Weed Out Hunger With Technology

Weed Out Hunger With Technology

Ponsi Trivisvavet might reside in Minnesota, but she lives in the world of global agriculture. Born in Thailand and raised there and in Los Angeles, she earned an undergraduate degree in electrical engineering from Chulalongkorn University and a master’s in business administration from Cornell University. She holds dual citizenship in the U.S. and Thailand and has lived in more places than most will ever visit, such as Switzerland, South Africa and, most recently, Singapore.

It gives her a global perspective into agriculture’s challenges and opportunities as she steps into her newest role at Syngenta AG, a Swiss plant-science company with $14.7 billion in sales in 2013. Since July, Trivisvavet has been the company’s region director for North America and president of Syngenta Seeds. The promotion brings her to Minnetonka, Minn. Are Trivisvavet, her husband and their 10-year-old son ready for the bitter chill of their first Minnesota winter? Maybe—and maybe not.  “I told my son it was just like Switzerland,” says Trivisvavet, smiling.
++++++++
Things to do:
a – In the profile of Ponsi Trivisvavet, what two positions at Syngenta has she held since July?
b – Write the next part of the profile of Ponsi Trivisvavet, beginning right after its last sentence.
The lines that come after this point are separate material and are not part of the profile above.

Input data:
++++++++
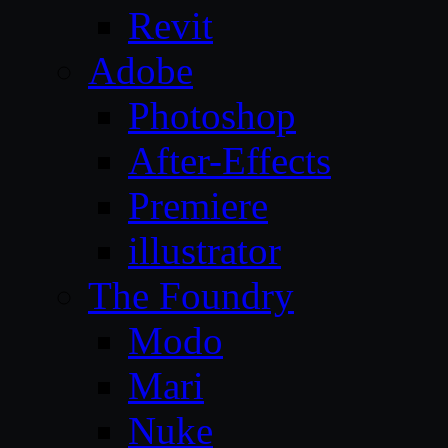
Revit
Adobe
Photoshop
After-Effects
Premiere
illustrator
The Foundry
Modo
Mari
Nuke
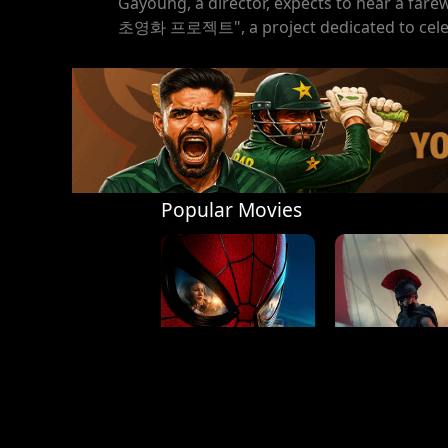
Gayoung, a director, expects to hear a fare
초영화 프로젝트", a project dedicated to celebr
Popular Movies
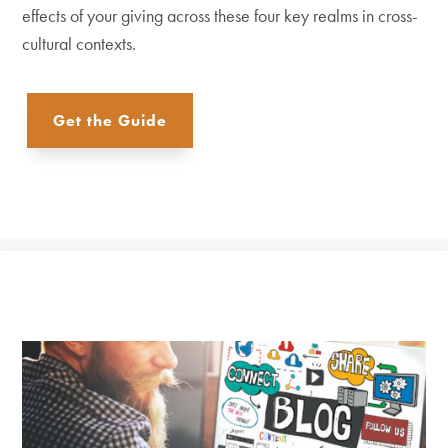
effects of your giving across these four key realms in cross-
cultural contexts.
Get the Guide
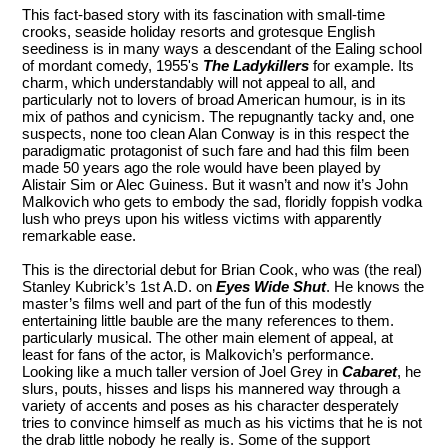
This fact-based story with its fascination with small-time
crooks, seaside holiday resorts and grotesque English
seediness is in many ways a descendant of the Ealing school
of mordant comedy, 1955's
The Ladykillers
for example. Its
charm, which understandably will not appeal to all, and
particularly not to lovers of broad American humour, is in its
mix of pathos and cynicism. The repugnantly tacky and, one
suspects, none too clean Alan Conway is in this respect the
paradigmatic protagonist of such fare and had this film been
made 50 years ago the role would have been played by
Alistair Sim or Alec Guiness. But it wasn’t and now it’s John
Malkovich who gets to embody the sad, floridly foppish vodka
lush who preys upon his witless victims with apparently
remarkable ease.
This is the directorial debut for Brian Cook, who was (the real)
Stanley Kubrick’s 1st A.D. on
Eyes Wide Shut
. He knows the
master’s films well and part of the fun of this modestly
entertaining little bauble are the many references to them.
particularly musical. The other main element of appeal, at
least for fans of the actor, is Malkovich’s performance.
Looking like a much taller version of Joel Grey in
Cabaret
, he
slurs, pouts, hisses and lisps his mannered way through a
variety of accents and poses as his character desperately
tries to convince himself as much as his victims that he is not
the drab little nobody he really is. Some of the support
++++++++
Expected responses:
a – She has been Syngenta's region director for North America and president of Syngenta Seeds.

b –
She sees her role as improving and expanding seed and crop protection technology available to American farmers. She points to southeast Asia, where she says farmers, public officials and the public are increasingly accepting of genetically modified seed. “The rate of technology adoption in Southeast Asia is much faster,” Trivisvavet notes.

What makes the conversation about seed and crop production technology so different—and less heated—in southeast Asia compared to the U.S.? One factor is that the threat of hunger is more real in places such as Vietnam and the Philippines, explains Trivisvavet, who once worked on food security issues for consulting firm McKinsey. “Food security is closer to their heart,” she says. “When you actually see starving in your own country, you react faster. You adopt technology faster, and people’s voices are united because the starving is next door.”